Answer these questions about the Apple and Microsoft discussion below, marking each answer with its letter.
(a) In the comment beginning "Better start paying attention then," how many years has the writer been dealing with Microsoft?
(b) In the reply opening "Hello Ken," what is the writer an exponent of rather than a fan of Macs?
(c) In the message addressed to "Hugh," what is the writer typing from?
Start of Text shown
As for Apple, I am vaguely aware that they have settled lawsuits, but I remain unaware of either the numbers or the details. If Apple ever start behaving as boorishly and arrogantly as Microsoft have done and continue to do, I will take more interest.
July 27th, 2008
Better start paying attention then. I work for a large company myself, and have been dealing with Microsoft for 25 years. I have been to Redmond a handful of times, and I am far from a cheerleader for them.
Jobs is as arrogant and as unlikable CEO as there is. He just happens to be a very talented one. Gates does more good with his wealth in one year than Jobs does in his life. In my 30 years in IT, I have known people who worked for both companies for extended periods, and Apple is far from it’s cultivated image in many of it’s operations. It’s just a media darling. Apple is Obama and Gates is McCain.
Here is what the greedy bastard is doing with his ill gotten loot.
http://en.wikipedia.org/wiki/Bill_and_Melinda_Gates_Foundation
In contrast:
http://www.wired.com/gadgets/mac/commentary/cultofmac/2006/01/70072
http://www.wired.com/gadgets/mac/commentary/cultofmac/2006/01/70072
http://www.tuaw.com/2006/08/23/apple-pays-100m-to-creative-in-patent-lawsuit-settlement/
If you lookup up vain and shallow the picture is more likely to be Jobs.
Save the pity for the one who needs it.
You are ill informed as your vaguely aware comment shows, unless you have a better handle on the facts. Microsoft is no worse than many companies it’s size, and Apple is no shining beacon of love and goodness, just like the only magic at Disney is how successful it is at making people think it is more than an amusement park.
July 28th, 2008
Hello Ken,
Fair enough, I’ll have a squiz at those links and let you know what I think (I may have to admit to willful ignorance on this one, which is a little worse than being ill-informed). I am an exponent of Linux rather than a fan of Macs, but my attitude to Apple has always been one of “my enemy’s enemy is my friend”. Perhaps I am playing Roosevelt to Apple’s Stalin in that regard (although I don’t think that Steve Jobs has designs on Eastern Europe).
July 29th, 2008
Hugh,
I’m typing this from a Mint install myself that dual boots OSX86. I’m really not a fan of Microsoft myself, but it’s my job to recommend the best solution for a problem or leverage business processes using I.T., and right now that usually is Microsoft.
When Apple trots out the clowns and ponies, everyone is set to party and have fun. When Microsoft does the same thing and people stare at the group looking for pony byproduct and think the clown is John Wayne Gacy.
End of Text shown
Start of Material provided
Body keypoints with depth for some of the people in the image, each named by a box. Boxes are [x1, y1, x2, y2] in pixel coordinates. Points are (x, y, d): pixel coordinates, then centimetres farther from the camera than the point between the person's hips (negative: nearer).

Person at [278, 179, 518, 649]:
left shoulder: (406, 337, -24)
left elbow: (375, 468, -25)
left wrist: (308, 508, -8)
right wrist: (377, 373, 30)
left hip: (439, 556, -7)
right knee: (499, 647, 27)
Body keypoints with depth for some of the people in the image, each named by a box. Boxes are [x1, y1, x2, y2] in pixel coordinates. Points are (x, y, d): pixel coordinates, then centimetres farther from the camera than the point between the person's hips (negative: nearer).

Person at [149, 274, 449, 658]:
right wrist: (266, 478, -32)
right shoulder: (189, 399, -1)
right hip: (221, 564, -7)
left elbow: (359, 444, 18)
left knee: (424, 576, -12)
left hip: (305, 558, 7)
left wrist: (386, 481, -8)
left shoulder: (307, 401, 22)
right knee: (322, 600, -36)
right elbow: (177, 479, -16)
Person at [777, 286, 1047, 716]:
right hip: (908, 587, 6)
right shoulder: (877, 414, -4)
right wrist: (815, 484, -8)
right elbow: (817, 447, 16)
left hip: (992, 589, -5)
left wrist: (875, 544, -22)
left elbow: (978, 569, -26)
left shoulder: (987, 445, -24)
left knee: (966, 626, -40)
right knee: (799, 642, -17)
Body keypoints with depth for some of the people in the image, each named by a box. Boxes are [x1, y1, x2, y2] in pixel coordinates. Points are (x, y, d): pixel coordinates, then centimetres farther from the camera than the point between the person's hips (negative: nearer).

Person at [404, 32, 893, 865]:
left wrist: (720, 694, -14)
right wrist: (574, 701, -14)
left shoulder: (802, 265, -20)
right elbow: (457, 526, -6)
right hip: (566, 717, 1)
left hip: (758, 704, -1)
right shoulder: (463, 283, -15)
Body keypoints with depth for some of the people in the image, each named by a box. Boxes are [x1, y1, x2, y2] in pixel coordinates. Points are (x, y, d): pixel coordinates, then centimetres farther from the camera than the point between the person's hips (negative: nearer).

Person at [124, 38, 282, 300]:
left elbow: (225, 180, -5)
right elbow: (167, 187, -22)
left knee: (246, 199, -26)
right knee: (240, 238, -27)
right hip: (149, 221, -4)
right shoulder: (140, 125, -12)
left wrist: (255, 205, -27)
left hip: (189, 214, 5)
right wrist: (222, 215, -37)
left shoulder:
End of Material provided
:: Response below ::
(a) 25 years
(b) Linux
(c) A Mint install that dual boots OSX86